Supreme Court Justice Claim Proven False After Clarification

(TotalConservative.com) – The newest member of the Supreme Court, Justice Ketanji Brown Jackson, suffered an embarrassing correction after she misused statistical findings from a scientific study to bolster her claim that “affirmative action saves lives” in her dissenting opinion for Students for Fair Admissions v Harvard.

Jackson cited a 2020 study that showed a reduction in infant mortality as a result of racial concordance between infants and attending physicians for black babies. In her dissenting opinion, Jackson wrote that having a black doctor doubles the survival rate for black infants, but that isn’t what the study showed. The study showed that it decreased the mortality rate by half, which was already less than one percent.

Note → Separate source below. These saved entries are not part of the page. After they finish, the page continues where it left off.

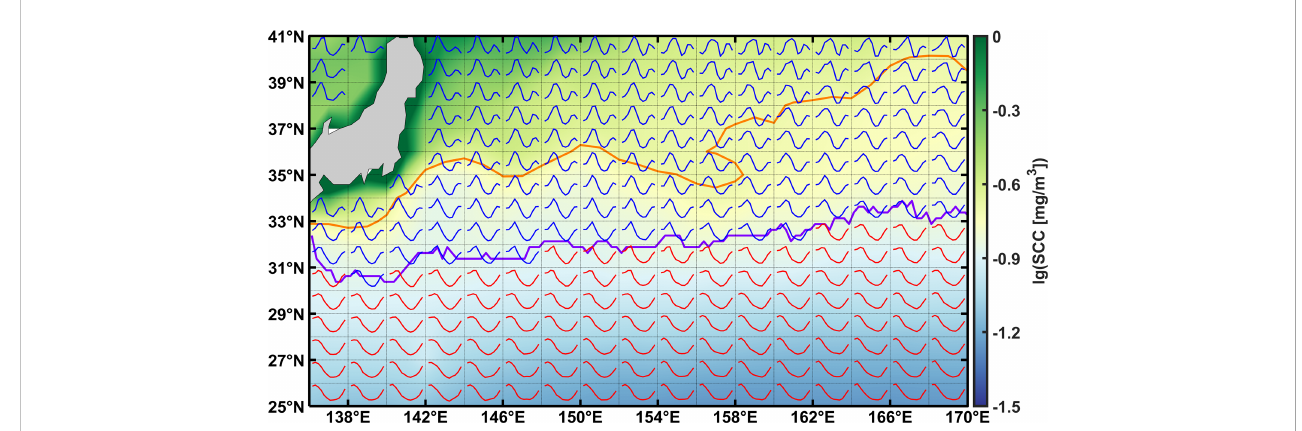
FIGURE 1 The standardized seasonal cycle of SCC in the KE region. The seasonal cycles of SCC, derived from the monthly averaged data from 2003 to 2018, are plotted within a bin of 2×1°. Colored shadings represent the multi-year-averaged SCC, and the transition zone (i.e., 0.2 mg/m 3 contour) is denoted as the bold orange line. The unimodality and bimodality of SCC are indicated by red and blue lines, respectively, and the boundary of them as the bold purple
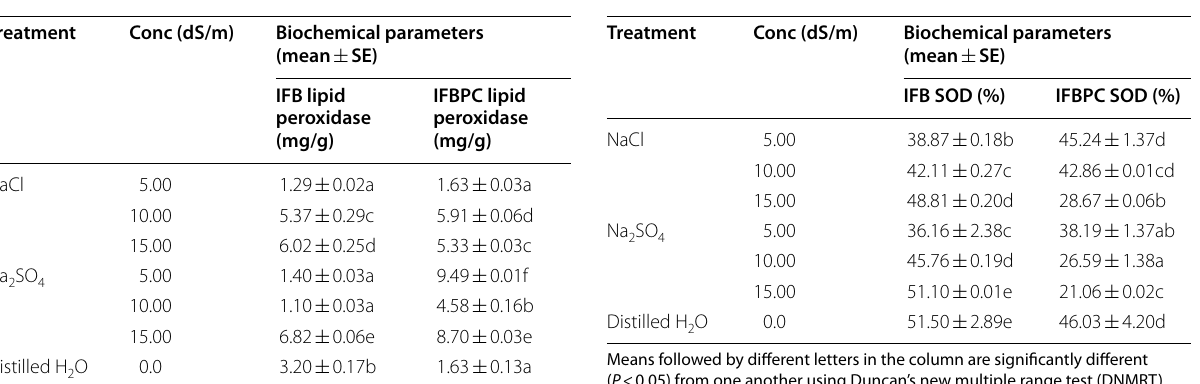
SO salinity 2 4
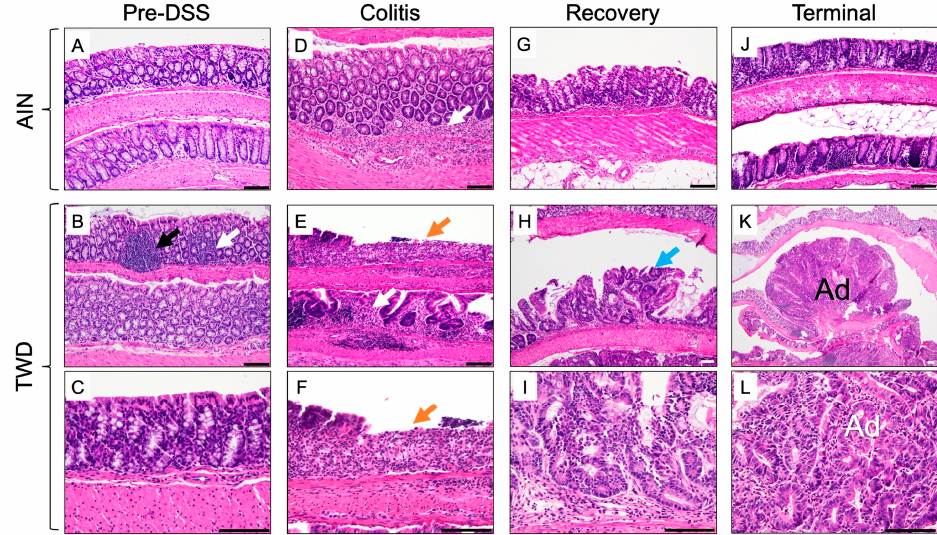
Figure 5. Histology of colonic tissues during the course of disease development. Representative images depicting H&E staining of colon tissues in mice fed AIN or TWD diets obtained prior to DSS treatment ( A–C ), during active colitis ( D–F ), during recovery from gut injury ( G–I ) and at the study end ( J–L ). Descriptions of tissue histology and image magnification: ( A ) normal colon (200 × ); ( B ) normal colon with occasional mild multifocal lymphocytic inflammation (white arrow) and gut-associated lymphoid tissue (black arrow) (200 × ); ( C ) normal colon (200 × ); ( D ) neutrophilic and lymphoplasmacytic colitis with inflammation in the mucosa and submucosa (white arrow) (400 × ); ( E,F ) neutrophilic and lymphoplasmacytic colitis with inflammation of the mucosa and submucosa (white arrow), mucosal ulceration (orange arrow), and loss of glands (E, 200 × ; F, 400 × ); ( G ) colon with mild lymphoplasmacytic and neutrophilic mucosal inflammation (200 × ); ( H,I ) Gastrointestinal intraepithelial neoplasia (blue arrow) (H, 100x; I, 400 × ); ( J ) normal colonic mucosa (200 × ); ( K ) colon adenoma ( A ) at low magnification (40 × ); and ( L ) colon adenoma (Ad) at high magnification (400 × ). Scale bar = 100 μ m.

99% of black babies born survive, regardless of the skin color of the attending physician. It’s impossible to double that rate. The law firm representing the association of medical colleges primarily responsible for the study issued an embarrassing amicus brief to clarify and correct Justice Jackson after she misrepresented their data.

Norton Rose Fulbright said that the brief was written to clear up “confusion.” The statement suggested that while survival and mortality rates are generally opposite and that a decrease in one does indicate an increase in the other, the statement used by Jackson “warrants clarification.” It further elaborated that “statistically, they are not interchangeable.” It did suggest that the data does support Jackson’s claim that black doctors improve outcomes for black babies, but not in the way claimed by Jackson in her dissenting opinion.

Jackson’s claim that the presence of a black doctor “more than doubles” the chances of survival for a black infant is incorrect; what the data indicates is that the chances of that baby dying are halved.

Ted Frank is a legal scholar and lawyer with the Hamilton Lincoln Law Institute who shredded her claims in a Wall Street Journal op-ed. He suggested that “a moment’s thought” would be enough to demonstrate that her claim was “wildly implausible.”